Document extract:

# State
> Allow an object to alter its behavior when its internal state changes. The object will appear to change states.

## Problem
Consider an MDP with two states $s_1$, $s_2$. The agent can take one of two actions $a_1$ and $a_2$. But this system is subject to the following constraints:

When in state $s_1$, if the agent takes action $a_1$ it will most likely go to state $s_2$ but there is a small chance that it will remain where it is.
$$
P(s_1 \vert s_1, a_1) = 0.3 \\
P(s_2 \vert s_1, a_1) = 0.7 \\
$$

But if it takes action $a_2$ it will most likely remain where it is but there is a small chance that it will go to $s_2$.
$$
P(s_1 \vert s_1, a_2) = 0.7 \\
P(s_2 \vert s_1, a_2) = 0.3 \\
$$

When in state $s2$ if the agent takes action $a_1$ it will most likely remain where it is but there is a small chance it will go to state $s_1$.
$$
P(s_1 \vert s_2, a_1) = 0.1 \\
P(s_2 \vert s_2, a_1) = 0.9 \\
$$

And when it takes action $a_2$ there is equal chance that it will remain where it is or go to state $s_1$.
$$
P(s_1 \vert s_2, a_2) = 0.5 \\
P(s_2 \vert s_2, a_2) = 0.5 \\
$$

The code below is pretty messy. And if I decide to add a new state with its own transition probabilities, it gets even messier. How do I simplify the `MDP` class without having too many conditionals?

In [29]:
from enum import Enum, auto

class State(Enum):
    S1 = auto()
    S2 = auto()

class Action(Enum):
    A1 = auto()
    A2 = auto()
    
class MDP:
    def __init__(self):
        self._state = random.choices([State.S1, State.S2], [0.5, 0.5])[0]
    
    def act(self, action):
        old_state = self._state
        if self._state == State.S1:
            if action == Action.A1:
                self._state = random.choices([State.S1, State.S2], [0.3, 0.7])[0]
            elif action == Action.A2:
                self._state = random.choices([State.S1, State.S2], [0.7, 0.3])[0]
        elif self._state == State.S2:
            if action == Action.A1:
                self._state = random.choices([State.S1, State.S2], [0.1, 0.9])[0]
            elif action == Action.A2:
                self._state = random.choices([State.S1, State.S2], [0.5, 0.5])[0]
        print(f"{action}: {old_state} -> {self._state}")

In [30]:
mdp = MDP()
mdp.act(Action.A1)
mdp.act(Action.A2)

Request 1:
Gather every line of the records that contains the string "giảm", treating case as significant.

Dataset records:

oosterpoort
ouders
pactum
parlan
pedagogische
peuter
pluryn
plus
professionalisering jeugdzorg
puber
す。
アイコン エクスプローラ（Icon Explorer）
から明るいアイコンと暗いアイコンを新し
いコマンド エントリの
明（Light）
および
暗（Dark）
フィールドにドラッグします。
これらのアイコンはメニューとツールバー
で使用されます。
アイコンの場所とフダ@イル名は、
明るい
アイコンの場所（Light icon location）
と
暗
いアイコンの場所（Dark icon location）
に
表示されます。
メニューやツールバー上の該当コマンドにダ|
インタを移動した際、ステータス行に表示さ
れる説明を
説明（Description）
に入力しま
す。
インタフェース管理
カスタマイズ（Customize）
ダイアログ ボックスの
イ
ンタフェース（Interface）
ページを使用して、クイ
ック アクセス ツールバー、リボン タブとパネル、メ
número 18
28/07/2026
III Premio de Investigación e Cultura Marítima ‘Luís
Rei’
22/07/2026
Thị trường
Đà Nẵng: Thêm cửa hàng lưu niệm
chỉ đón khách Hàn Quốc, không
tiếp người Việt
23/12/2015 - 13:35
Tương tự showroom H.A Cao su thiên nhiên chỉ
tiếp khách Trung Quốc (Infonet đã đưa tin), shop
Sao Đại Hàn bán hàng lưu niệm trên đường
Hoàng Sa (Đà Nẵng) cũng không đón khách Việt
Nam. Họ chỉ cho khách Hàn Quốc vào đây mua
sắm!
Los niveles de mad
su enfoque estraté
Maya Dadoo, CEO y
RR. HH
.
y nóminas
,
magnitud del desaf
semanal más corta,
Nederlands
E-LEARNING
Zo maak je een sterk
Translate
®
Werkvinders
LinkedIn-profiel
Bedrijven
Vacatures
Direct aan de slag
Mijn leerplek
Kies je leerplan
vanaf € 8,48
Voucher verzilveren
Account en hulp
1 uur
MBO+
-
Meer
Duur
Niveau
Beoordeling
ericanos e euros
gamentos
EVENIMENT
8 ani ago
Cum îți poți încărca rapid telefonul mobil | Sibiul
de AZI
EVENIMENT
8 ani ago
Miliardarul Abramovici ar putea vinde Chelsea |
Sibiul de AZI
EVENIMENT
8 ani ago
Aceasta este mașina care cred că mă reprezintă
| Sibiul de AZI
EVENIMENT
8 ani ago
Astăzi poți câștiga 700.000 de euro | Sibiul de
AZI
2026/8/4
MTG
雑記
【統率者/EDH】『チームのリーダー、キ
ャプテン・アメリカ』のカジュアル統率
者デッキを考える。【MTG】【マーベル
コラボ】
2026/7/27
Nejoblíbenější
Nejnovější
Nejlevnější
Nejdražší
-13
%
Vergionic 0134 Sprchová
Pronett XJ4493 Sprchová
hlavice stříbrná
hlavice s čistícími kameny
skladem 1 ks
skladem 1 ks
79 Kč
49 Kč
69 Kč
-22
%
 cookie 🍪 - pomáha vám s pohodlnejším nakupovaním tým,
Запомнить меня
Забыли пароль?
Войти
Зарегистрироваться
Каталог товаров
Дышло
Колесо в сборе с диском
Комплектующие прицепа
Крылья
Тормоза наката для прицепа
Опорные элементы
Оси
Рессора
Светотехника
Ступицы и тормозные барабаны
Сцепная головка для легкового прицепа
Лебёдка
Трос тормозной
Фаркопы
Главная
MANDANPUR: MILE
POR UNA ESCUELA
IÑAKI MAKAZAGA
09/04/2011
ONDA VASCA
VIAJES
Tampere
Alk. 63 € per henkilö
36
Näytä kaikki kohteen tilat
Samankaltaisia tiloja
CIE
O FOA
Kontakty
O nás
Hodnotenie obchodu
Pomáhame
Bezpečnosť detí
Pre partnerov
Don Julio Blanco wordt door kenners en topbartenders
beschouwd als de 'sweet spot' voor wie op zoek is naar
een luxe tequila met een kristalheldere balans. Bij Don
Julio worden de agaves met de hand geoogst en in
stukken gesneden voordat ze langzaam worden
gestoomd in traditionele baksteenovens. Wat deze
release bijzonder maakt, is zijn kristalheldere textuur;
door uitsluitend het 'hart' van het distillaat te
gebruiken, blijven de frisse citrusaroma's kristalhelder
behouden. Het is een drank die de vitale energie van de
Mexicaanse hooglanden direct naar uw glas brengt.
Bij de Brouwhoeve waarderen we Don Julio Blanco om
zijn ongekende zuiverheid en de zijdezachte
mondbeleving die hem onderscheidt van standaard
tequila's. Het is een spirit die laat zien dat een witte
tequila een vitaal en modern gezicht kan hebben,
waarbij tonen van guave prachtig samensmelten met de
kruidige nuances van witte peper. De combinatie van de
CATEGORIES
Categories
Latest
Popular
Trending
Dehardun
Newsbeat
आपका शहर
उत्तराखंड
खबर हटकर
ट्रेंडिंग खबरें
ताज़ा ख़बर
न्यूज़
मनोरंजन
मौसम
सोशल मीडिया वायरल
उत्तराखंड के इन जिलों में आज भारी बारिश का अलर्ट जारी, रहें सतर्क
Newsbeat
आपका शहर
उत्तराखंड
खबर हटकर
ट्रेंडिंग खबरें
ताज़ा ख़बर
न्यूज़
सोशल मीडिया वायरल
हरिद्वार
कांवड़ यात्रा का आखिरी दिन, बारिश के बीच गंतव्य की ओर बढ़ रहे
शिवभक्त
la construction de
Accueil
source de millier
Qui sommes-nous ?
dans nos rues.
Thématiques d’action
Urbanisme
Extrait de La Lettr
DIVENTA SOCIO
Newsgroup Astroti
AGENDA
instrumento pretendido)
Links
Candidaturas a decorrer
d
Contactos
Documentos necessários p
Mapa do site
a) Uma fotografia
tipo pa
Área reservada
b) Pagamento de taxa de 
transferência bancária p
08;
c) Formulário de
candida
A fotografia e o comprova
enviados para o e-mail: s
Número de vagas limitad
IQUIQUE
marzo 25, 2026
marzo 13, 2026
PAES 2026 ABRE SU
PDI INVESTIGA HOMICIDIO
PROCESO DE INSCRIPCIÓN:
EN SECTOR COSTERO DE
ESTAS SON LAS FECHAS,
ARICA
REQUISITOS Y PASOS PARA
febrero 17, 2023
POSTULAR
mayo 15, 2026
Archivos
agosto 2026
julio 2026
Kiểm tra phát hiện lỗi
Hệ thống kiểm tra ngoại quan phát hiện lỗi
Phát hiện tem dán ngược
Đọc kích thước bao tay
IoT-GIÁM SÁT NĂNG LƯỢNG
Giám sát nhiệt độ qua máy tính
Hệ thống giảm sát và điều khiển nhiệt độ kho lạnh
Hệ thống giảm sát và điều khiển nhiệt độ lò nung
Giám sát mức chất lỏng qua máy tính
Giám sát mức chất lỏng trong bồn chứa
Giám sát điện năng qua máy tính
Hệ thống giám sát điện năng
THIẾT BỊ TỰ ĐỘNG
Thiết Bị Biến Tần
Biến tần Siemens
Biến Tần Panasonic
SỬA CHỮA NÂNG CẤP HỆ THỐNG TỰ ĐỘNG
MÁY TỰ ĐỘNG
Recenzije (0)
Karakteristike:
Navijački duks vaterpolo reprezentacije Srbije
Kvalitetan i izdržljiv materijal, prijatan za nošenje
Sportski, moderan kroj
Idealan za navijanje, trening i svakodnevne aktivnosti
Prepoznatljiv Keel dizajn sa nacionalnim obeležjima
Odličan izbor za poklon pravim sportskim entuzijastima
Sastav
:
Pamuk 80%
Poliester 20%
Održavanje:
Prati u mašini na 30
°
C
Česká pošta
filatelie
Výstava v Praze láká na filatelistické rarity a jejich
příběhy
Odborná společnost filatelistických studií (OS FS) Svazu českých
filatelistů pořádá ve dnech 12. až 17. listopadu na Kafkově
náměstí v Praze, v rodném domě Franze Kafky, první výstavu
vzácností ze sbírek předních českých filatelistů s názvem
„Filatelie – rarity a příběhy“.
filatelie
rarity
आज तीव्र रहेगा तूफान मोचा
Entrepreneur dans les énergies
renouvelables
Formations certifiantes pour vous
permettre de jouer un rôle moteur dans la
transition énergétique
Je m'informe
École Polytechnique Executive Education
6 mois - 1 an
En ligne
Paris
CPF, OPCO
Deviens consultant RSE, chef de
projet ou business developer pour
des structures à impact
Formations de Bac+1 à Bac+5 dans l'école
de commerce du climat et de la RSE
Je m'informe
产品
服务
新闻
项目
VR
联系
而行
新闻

Request 2:
In the State text, what is the probability that the agent moves from state s_1 to state s_2 when it takes action a_1?

Final answer 1:
Hệ thống giảm sát và điều khiển nhiệt độ kho lạnh
Hệ thống giảm sát và điều khiển nhiệt độ lò nung

Final answer 2:
0.7